++++ Text shown ++++
There is a whole discussion about personal data. A generation of personal data has already been exploited by the large companies, the Googles of the world, but the next generation will come about through citizens having more access to and control over their data. Younger citizens want more control over their data. If you look at what that will do to the next generation of data businesses, that is where the opportunity lies in terms of the UK trying to make sure it is at the forefront, building labs and frameworks to bring about trust and remove the friction in terms of governance, legal aspects and so on in the sharing of those datasets, so that security is also taken care of and we can talk about successes and are able to prove them.

 

Q45   Chris Green: Perhaps over time we should increasingly see data from health and other elements of government, combined with data from the private sector, being applied increasingly by bodies, public or private, and individuals having access as well, which is a suggestion we have heard several times.

Chirdeep Chhabra: Yes.

 

Q46   Chris Green: Is there a great deal more work to do on that, or are we almost there?

Chirdeep Chhabra: There is a lot of work to be done—a lot. It is also where the biggest opportunity is, and we need to take a greater leadership position in that.

Sue Daley: I suppose that is what makes big data so different.

 

Q47   Derek Thomas: Dr Feldman, you kindly referred to small and medium-size businesses. That is always good to hear. Would you say that the challenges and opportunities available to them through big data are different from those available to bigger business?

Dr Feldman: Not necessarily. The issue for SMEs is access to skills and the ability to afford them. Big business just has greater resources to do that, but in many ways SMEs will be a bit more fleet of foot, and possibly a bit more creative, in the way they use data. That is why we are trying to see how we can help SMEs to use university facilities a bit more, where they are free. There is nothing fundamentally different; it is more about whether they can get the capabilities they need to the level they need.

 

Q48   Derek Thomas: Is it a question of the cost attached to even accessing big data—whether they can afford it?

Dr Feldman: So much depends on the nature of the big data. A lot of is it is open data, increasingly so, where they are as able to get at it as big business. The data big business has that is private to them is the data they collect. Every second, Tesco collect an awful lot of data on us that they do not share with anybody; they have a great wealth of data, whereas an SME can have only the private data they can access or buy, and the buy is always a bit suspect. The availability of open data is where they can really make a difference in that sense.
++++ Items ++++
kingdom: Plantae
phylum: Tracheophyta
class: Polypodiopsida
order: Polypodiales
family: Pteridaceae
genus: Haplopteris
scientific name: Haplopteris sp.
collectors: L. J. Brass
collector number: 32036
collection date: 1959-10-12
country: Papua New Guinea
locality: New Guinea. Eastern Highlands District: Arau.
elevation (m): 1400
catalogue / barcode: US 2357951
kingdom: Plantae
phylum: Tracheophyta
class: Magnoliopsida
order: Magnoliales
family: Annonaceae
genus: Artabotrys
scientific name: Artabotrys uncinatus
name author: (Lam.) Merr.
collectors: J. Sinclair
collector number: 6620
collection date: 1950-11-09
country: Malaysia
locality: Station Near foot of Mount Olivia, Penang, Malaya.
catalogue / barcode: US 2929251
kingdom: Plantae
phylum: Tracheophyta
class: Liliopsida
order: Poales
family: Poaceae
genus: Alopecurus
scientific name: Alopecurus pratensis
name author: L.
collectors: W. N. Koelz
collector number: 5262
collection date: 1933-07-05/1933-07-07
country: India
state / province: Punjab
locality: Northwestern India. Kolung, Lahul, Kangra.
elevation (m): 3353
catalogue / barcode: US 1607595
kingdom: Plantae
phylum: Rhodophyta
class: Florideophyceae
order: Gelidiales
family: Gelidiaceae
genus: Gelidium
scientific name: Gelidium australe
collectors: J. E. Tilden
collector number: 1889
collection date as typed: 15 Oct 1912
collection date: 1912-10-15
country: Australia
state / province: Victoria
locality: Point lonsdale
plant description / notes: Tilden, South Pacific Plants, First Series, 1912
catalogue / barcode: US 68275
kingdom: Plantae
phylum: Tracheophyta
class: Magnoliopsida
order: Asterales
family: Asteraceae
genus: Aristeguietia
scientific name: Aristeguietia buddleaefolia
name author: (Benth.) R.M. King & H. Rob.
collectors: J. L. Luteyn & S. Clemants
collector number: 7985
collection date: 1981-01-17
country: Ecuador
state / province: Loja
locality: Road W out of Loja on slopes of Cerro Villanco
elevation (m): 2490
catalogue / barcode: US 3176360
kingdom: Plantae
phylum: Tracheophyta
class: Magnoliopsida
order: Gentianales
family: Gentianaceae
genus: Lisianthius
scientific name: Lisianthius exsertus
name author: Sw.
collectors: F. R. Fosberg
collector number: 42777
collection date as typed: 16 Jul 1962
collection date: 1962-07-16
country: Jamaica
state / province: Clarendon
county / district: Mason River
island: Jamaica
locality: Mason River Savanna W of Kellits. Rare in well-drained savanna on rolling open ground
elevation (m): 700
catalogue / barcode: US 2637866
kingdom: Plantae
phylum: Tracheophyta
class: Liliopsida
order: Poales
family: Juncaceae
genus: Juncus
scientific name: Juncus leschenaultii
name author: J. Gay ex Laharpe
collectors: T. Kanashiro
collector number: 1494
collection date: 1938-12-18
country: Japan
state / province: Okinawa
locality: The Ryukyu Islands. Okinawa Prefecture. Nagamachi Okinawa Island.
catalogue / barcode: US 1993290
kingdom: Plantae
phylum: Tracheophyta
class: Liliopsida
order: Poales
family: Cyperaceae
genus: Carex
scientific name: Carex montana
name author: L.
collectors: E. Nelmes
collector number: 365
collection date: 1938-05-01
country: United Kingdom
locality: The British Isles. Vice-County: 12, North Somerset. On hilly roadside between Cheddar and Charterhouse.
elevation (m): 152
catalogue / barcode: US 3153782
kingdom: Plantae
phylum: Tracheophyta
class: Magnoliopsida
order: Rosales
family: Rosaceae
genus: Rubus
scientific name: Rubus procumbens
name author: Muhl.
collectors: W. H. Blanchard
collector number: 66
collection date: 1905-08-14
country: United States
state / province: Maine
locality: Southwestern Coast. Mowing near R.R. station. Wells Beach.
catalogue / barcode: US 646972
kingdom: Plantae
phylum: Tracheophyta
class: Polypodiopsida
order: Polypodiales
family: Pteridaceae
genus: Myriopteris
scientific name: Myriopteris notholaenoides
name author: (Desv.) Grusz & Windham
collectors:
++++
- **Requests**
1. In the big data transcript, what does Dr Feldman name as the issue for SMEs?
2. Carry on the big data transcript from its last line.
The entries have no connection to the big data transcript.

- **Task-by-task results**
1. Access to skills and the ability to afford them.

2.
 

Q49   Derek Thomas: Are we seeing much collaboration between smaller businesses and big businesses like Tesco?

Dr Feldman: I would not say collaboration; it is more about whether they can get contracts to help. That is where a lot of SMEs are fleet of foot and creative, and that is how they grow in many ways. I am sure people around me here have more to add on that.

 

Q50   Stella Creasy: The example of the mydata project answers a lot of the questions you have raised. That was an attempt to create standard portable and accessible information. Although it is my data, I cannot access anything meaningful from my energy company to share with other energy companies. That hampers consumers in accessing data, and it also hampers citizens in relation to any of the benefits you are talking about. Clearly, there are commercial disadvantages in sharing data because people can compete for your customers. It also means we can create new industries and jobs for people. How do we square those circles? Do you think that we as citizens need rights to our own data, to be able not just to take it from one company to another, but to share it en masse with a third party, say a new company, if the benefits of big data that you are talking about are to accrue to the public?

Dr Feldman: I am not sure I am qualified to answer that question.

 

Q51   Stella Creasy: Were you involved in the mydata project at all?

Dr Feldman: No, I was not.

Chirdeep Chhabra: I completely agree that there is a movement towards citizens being given more and more control over their data. If you look at the general data protection Act that is being discussed in the EU, it is interesting that that is the direction even the younger citizens of the world want. They want to have more control over their data. If that is so, we will end up in a situation where basically we have control and can give access for specific reasons to specific organisations. That brings about a new level playing field whereby you do not have organisations just scraping data off you. The reality is that in the doubling of data every two years, two thirds of that data is personal, and that is going to grow; there will be a lot of internet of things data and smart city data. A lot of it will be personalised.

 

Q52   Stella Creasy: There is data that is commercially useful and which will drive a lot of these industries. That is why companies do not want to share it. Obviously, it puts them at risk of loss. As consumers we do not have access to that data in any meaningful fashion. Do you think it will require legislation? For example, in Australia there is legislation on this. If I were an Australian citizen, I could request my data and share it with a third party; for example, a third party could negotiate a new service or industry on my behalf with an existing company, which we cannot do in this country right now. Do you think that is where we need to get to? Otherwise all the benefits from sharing that you are talking about—

Chair: We are running out of time. Can we have some quick answers, please?

Chirdeep Chhabra: It will definitely happen. It is bound to happen. That is our view.

 

Q53   Stella Creasy: Have you seen it happen in any other country without legislation?

Chirdeep Chhabra: Not yet.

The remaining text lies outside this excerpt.